“Ningunear” significa “no hacer caso de alguien, no tomarlo en consideración”, pero también “menospreciar”. Este verbo expresa, como pocos, lo que han vivido los pobres de El Salvador desde los años de la conquista. Con la independencia, hace casi doscientos años, las cosas no cambiaron; los grupos criollos en el poder mantuvieron y acentuaron esa actitud perversa. Tampoco con el fin de la guerra, ya en nuestros tiempos, hubo cambio. Más bien, los Acuerdos de Paz representan una oportunidad perdida para hacer transformaciones sustanciales en materia de justicia social y lucha contra la pobreza. Más allá del discurso, los cuatro Gobiernos de Arena no tuvieron en cuenta a los pobres, no hicieron nada para que salieran de su situación, no les ofrecieron oportunidades de una vida digna. Aplicaron a pies juntillas las recetas neoliberales, lo cual supuso la profundización de la desigualdad: los ricos se hicieron más ricos y la pobreza se acentuó en los que ya poco o nada tenían.
A los pobres en El Salvador no se les tiene en consideración, se les desprecia. Y ello a través de diversidad de actos claros y concretos, tanto de palabra como de hecho. Por ejemplo, a través de la constante crítica a los programas sociales y subsidios que los benefician; una crítica acre e innoble que suele provenir de sectores pudientes a los que todo les sobra. En esa línea se inscribe el llamado de muchos supuestos analistas a eliminar el programa de entrega de uniformes y de útiles escolares, bajo el argumento de que no ha mejorado en nada la calidad de la educación.
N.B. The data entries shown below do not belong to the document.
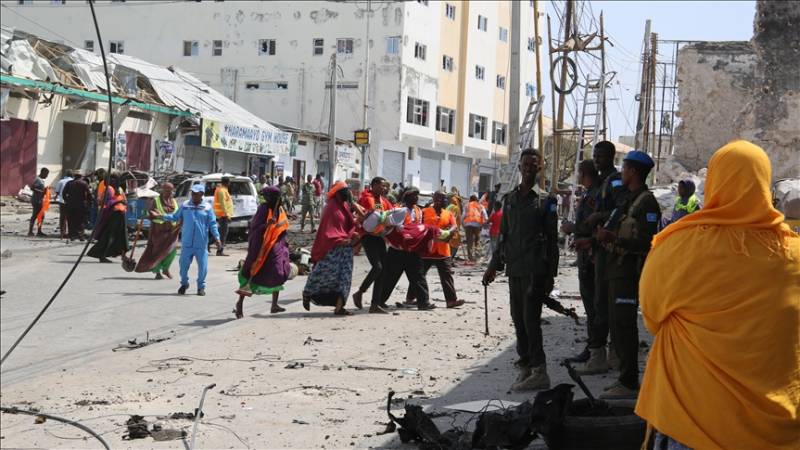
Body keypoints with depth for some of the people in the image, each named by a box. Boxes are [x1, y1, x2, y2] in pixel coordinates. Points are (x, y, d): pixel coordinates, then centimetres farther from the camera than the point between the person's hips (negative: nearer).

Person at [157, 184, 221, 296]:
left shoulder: (207, 208, 0)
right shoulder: (185, 206, 5)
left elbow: (212, 224, 1)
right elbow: (175, 217, 13)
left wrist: (216, 238, -8)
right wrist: (158, 216, 8)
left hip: (201, 244, -1)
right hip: (187, 243, 1)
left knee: (202, 266, 1)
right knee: (184, 264, 5)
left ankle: (201, 287, 19)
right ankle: (184, 284, 28)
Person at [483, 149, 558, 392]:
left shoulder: (545, 201, -1)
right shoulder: (510, 199, 13)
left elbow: (552, 240, -1)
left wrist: (551, 274, -4)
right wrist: (493, 266, 14)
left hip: (535, 269, -5)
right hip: (514, 269, 5)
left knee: (531, 319, -10)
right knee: (518, 320, 7)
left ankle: (539, 371, -6)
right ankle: (526, 367, 15)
Estos programas no serían necesarios si los salarios mínimos de los trabajadores permitieran cubrir la canasta básica ampliada, y si la mayoría de la población que trabaja por cuenta propia, ya sea en la agricultura o en el comercio informal, tuviera un ingreso neto suficiente para salir de la pobreza. De suyo, los programas sociales deben ser temporales, pero mientras persistan las condiciones de pobreza y exclusión en el país, hay que mantenerlos.
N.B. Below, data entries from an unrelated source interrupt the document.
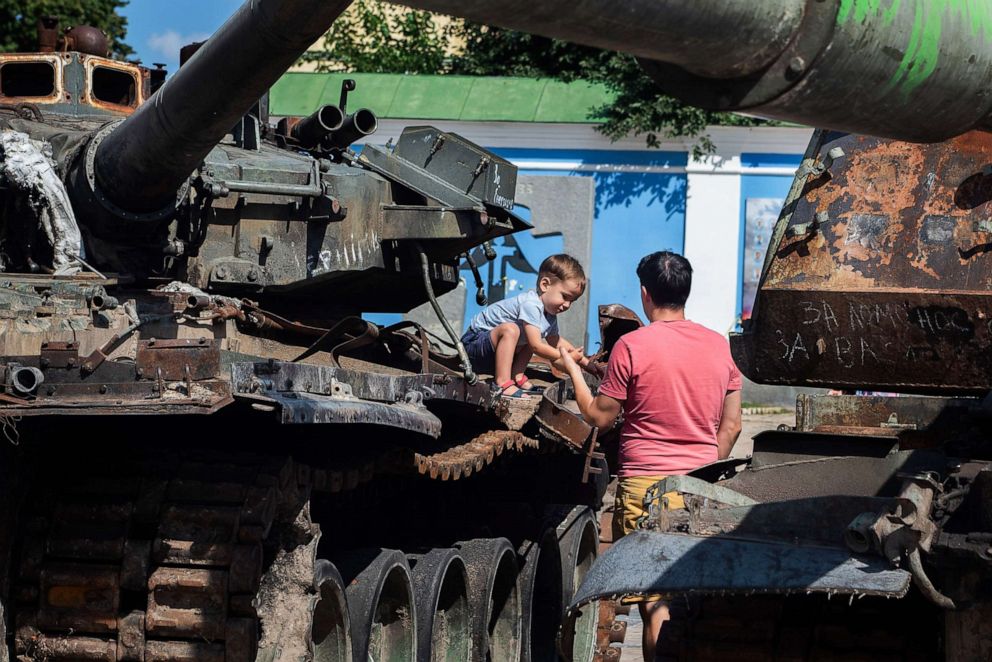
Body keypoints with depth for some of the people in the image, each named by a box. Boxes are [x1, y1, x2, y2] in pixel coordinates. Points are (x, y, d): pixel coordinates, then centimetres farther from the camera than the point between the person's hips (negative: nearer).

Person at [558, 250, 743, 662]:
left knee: (655, 603, -3)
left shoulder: (632, 346, -9)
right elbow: (731, 425, 10)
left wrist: (573, 371, 11)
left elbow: (599, 417, -3)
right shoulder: (719, 345, 7)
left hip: (646, 486, -5)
La ANEP ningunea a los pobres cuando pone todas las trabas y excusas posibles para no subir los salarios mínimos, que no les permiten a los trabajadores ir más allá de la sobrevivencia. Un salario mínimo justo tendría al menos que cubrir todas las necesidades básicas de una familia, incluyendo el ocio y el ahorro. Igualmente indigna que se esté especulando con la tierra y la vivienda de modo que comprar una casa se haya convertido en un lujo que solo se pueden permitir familias con ingresos anuales superiores a 15 veces la renta per cápita nacional. Hoy por hoy, una familia de escasos recursos jamás podrá adquirir una vivienda digna y segura; se le condena a vivir en los márgenes de los ríos, en asentamientos ilegales y precarios.
Otra acción con la que se menosprecia a los pobres es la negativa de una buena parte de la Asamblea Legislativa a dar los votos para la reforma constitucional que hará del agua y la soberanía alimentaria derechos fundamentales de todos los salvadoreños. Y cómo no incluir en este rosario de afrentas la no aprobación de préstamos como el que ofreció España para mejorar los caminos rurales; es decir, un préstamo orientado a beneficiar a las zonas más deprimidas y excluidas de nuestro país. Lo mismo sucedió con el del Banco Interamericano de Desarrollo para la construcción de un segundo hospital general, que hubiera duplicado la capacidad de atención a la población más pobre, que es la única que acude a los hospitales públicos. Igualmente se desprecia a los pobres cuando se les brinda una atención de tercera categoría en las instituciones públicas o privadas, cuando no se les provee de los medicamentos necesarios para su curación, cuando la PNC trata inhumanamente a los jóvenes de los barrios marginales y de las zonas rurales.
En estos días en que se discute el Presupuesto General de la Nación, es momento oportuno para reflexionar sobre este asunto. El Presupuesto debe orientarse a responder a las necesidades de los salvadoreños, y de manera especial las de los más pobres. Es esta una cuestión de ética y de justicia social. Además, en un país en el que la gente se declara mayoritariamente cristiana, es también una obligación moral. En el Presupuesto, pues, deben priorizarse aquellos rubros que protejan los derechos económicos y sociales de los más necesitados; debe ponerlos en el centro, de modo que el Estado cumpla con su deber de asegurarles educación, salud y vivienda de calidad, así como la seguridad necesaria para vivir en paz.